Wojciech Olszański vel Aleksander Jabłonowski, czyli po prostu „Jaczczur” oraz Marcin Osadowski „Ludwiczek” będą więzieni co najmniej do 1 grudnia. Warszawski sąd uznał, że groźby, które padały z ich ust, brzmią zbyt realnie, by wypuszczać ich na wolność.
We wtorek pod gmachem Sądu Okręgowego w Warszawie zebrała się grupa sympatyków z biało‑czerwonymi flagami, domagając się uwolnienia „więźniów sumienia” i protestując przeciw decyzjom o areszcie wydobywczym dla twórców internetowych znanych jako „Jaszczur” i „Ludwiczek”.

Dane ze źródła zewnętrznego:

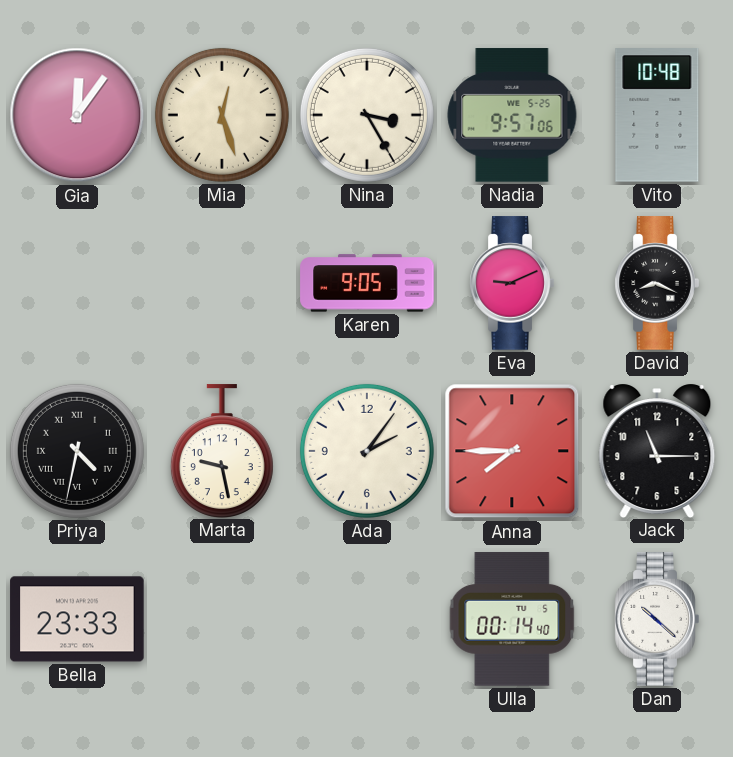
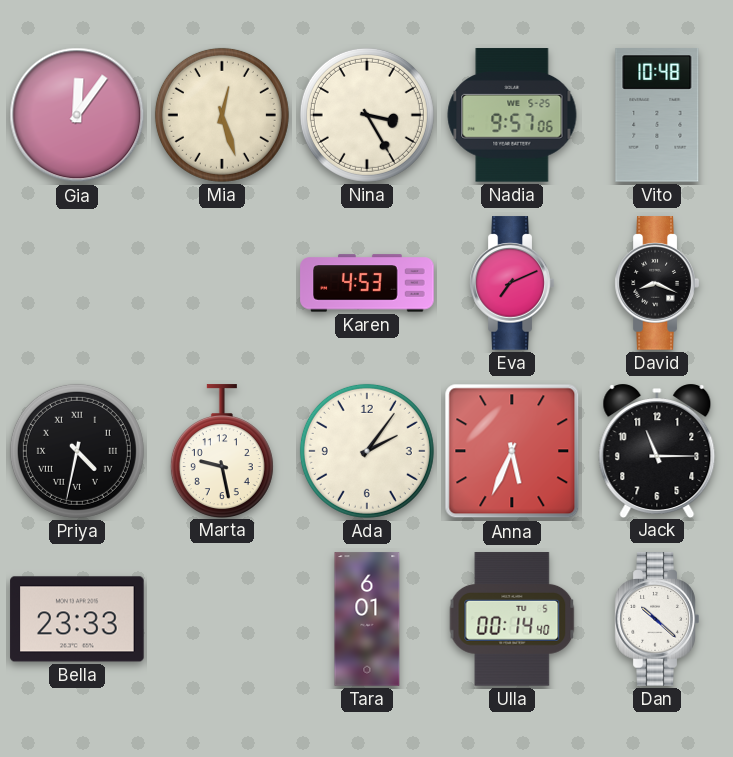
Karen: 9:05 -> 4:53
Eva: 9:11 -> 7:11
Anna: 7:45 -> 5:34
Tara: none -> 6:01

Zarówno poprzednia władza, jak i obecna – mimo różnych zapowiedzi – z aresztu wydobywczego chętnie jednak korzysta. Sąd Okręgowy w Warszawie uznał, że obaj pozostaną w areszcie do 1 grudnia. „Jaczczur” i „Ludwiczek” zostali zatrzymani 4 czerwca br. Początkowo na dwa miesiące. Posiedzą co najmniej pół roku, o ile areszt wydobywczy znów nie zostanie przedłużony.
Według sądu ze strony „Jaszczura” i „Ludwiczka” istnieje „realna obawa popełnienia czynów zagrażających zdrowiu i życiu”. Śledczy nadal badają tysiące godzin transmisji internetowych, podczas których miały rzekomo padać groźby m.in. wobec polityków ze strony liderów Rodaków Kamratów.
Pierwszą rozprawę zaplanowano na 2 października.
„Niestety żyjemy w barbarzyńskim kraju…” – tak decyzję sądu o wydłużeniu aresztu wydobywczego skomentował publicysta „Najwyższego Czasu” Marek Skalski.
Zatrzymanie „Jaszczura” i „Ludwiczka” wcześniej komentował także redaktor naczelny „Najwyższego Czasu!”, który podkreślał, że jest to de facto areszt za „wolność słowa”. „Aresztowanie za gadanie? Totalitaryzm na pełnej” – tak m.in. skomentował ich zatrzymanie w czerwcu br. Wówczas ministrem sprawiedliwości był jeszcze Adam Bodnar. Dziś jego „dzieło” kontynuuje Waldemar Żurek.